Figure 1.

Influence of cytidylate kinase on the phosphorylation state and decay rate of A-initiated transcripts in E. coli. (A) Effect of gene deletions on the expression of a yeiP-GFP reporter. Reporter gene expression was calculated from the ratio of cellular GFP fluorescence to cell density and normalized to reporter expression in wild-type cells (WT). Each value is the average of three biological replicates. Error bars correspond to standard deviations. (B) Effect of gene deletions on the 5′ phosphorylation state of yeiP mRNA. The 5′ phosphorylation state of yeiP mRNA was analyzed by using a splinted ligation assay (PABLO) to determine the percentage of 5′ ends that were monophosphorylated (MonoP) in an isogenic set of E. coli strains.

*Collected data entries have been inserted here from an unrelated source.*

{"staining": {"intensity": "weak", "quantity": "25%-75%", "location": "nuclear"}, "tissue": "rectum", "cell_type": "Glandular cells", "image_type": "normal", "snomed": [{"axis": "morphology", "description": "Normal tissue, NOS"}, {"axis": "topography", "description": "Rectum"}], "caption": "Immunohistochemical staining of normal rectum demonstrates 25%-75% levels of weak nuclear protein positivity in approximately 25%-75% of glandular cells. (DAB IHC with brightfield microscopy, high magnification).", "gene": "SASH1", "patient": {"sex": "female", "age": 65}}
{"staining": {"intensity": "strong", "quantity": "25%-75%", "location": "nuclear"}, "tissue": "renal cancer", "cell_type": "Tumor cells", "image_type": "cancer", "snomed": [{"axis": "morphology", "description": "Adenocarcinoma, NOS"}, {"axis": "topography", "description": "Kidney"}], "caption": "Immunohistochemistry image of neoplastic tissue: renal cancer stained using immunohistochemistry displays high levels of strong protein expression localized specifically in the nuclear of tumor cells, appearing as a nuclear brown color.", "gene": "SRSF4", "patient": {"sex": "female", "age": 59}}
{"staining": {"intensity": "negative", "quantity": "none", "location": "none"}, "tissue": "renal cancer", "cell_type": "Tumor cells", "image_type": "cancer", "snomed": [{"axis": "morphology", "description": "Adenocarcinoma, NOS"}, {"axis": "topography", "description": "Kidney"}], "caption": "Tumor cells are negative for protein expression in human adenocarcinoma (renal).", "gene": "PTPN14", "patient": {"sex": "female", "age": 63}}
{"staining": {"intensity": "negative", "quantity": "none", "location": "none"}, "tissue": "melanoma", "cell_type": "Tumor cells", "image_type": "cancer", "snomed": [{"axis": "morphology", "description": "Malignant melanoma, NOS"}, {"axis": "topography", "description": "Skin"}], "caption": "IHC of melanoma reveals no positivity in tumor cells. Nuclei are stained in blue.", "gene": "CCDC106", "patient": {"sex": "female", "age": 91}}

This percentage was calculated by normalizing the ligation yield to that of fully monophosphorylated yeiP mRNA generated by exhaustive pretreatment of cellular RNA with an excess of purified E. coli RppH (PPase), as the ligation of monophosphorylated 5′ ends generally is incomplete. The bent arrow beside the blot leads from the RNA substrate to its ligation product. A representative experiment is shown. (C) Effect of a cmk gene deletion on the 5′ phosphorylation state of A-initiated mRNAs in E. coli. The percentage of monophosphorylated 5′ ends for each cellular transcript was determined by PABLO, as in (B). Each value is the average of three biological replicates. Error bars correspond to standard deviations. (D) Effect of gene deletions on the decay rate of yeiP mRNA. The decay of yeiP mRNA in an isogenic set of E. coli strains was monitored as a function of time after inhibiting transcription with rifampicin. Representative experiments are shown.